Problem set:
1. In the article about Bridgeville's new District 5 commissioner, transcribe the passage from "During Bridgeville’s March" up to and including "over the years.".
2. Render this sentence from the article about Bridgeville's new District 5 commissioner in Spanish: "A middle school science teacher for 15 years, Harris has been in or around Bridgeville his entire life and has come to see many changes over the years."

Passage to read:
By Carson Williamson

During Bridgeville’s March Commission meeting, a new face, Darrynn Harris, was inducted as the Commissioner for District 5 after running unopposed for the seat. A Bridgeville native, Harris is no stranger to the field of local politics having previously run for the office of Delaware State Representative. In order to get a better understanding of where Commissioner Harris’s interests lie, it was important to first learn where he came from.

Darrynn Harris is the quintessential Bridgeville guy; born and raised in the town, a 2004 Woodbridge graduate before going on to Delaware State University to get a degree in education. A middle school science teacher for 15 years, Harris has been in or around Bridgeville his entire life and has come to see many changes over the years. 

“Bridgeville has changed a lot,” Harris said. “There was a time when you knew everyone who lived on your street in Bridgeville… and unfortunately, as times have changed, that reality has changed.”

Records drawn from a data source:
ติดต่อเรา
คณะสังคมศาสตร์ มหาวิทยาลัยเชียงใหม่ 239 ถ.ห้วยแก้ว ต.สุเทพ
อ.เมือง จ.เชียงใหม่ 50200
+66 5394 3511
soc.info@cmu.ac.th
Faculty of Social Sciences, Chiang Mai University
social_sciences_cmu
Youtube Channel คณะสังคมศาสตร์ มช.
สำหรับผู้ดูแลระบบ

Answer section:
1.
During Bridgeville’s March Commission meeting, a new face, Darrynn Harris, was inducted as the Commissioner for District 5 after running unopposed for the seat. A Bridgeville native, Harris is no stranger to the field of local politics having previously run for the office of Delaware State Representative. In order to get a better understanding of where Commissioner Harris’s interests lie, it was important to first learn where he came from.

Darrynn Harris is the quintessential Bridgeville guy; born and raised in the town, a 2004 Woodbridge graduate before going on to Delaware State University to get a degree in education. A middle school science teacher for 15 years, Harris has been in or around Bridgeville his entire life and has come to see many changes over the years.

2. Maestro de ciencias de escuela intermedia durante 15 años, Harris ha estado en Bridgeville o en sus alrededores toda su vida y ha llegado a ver muchos cambios a lo largo de los años.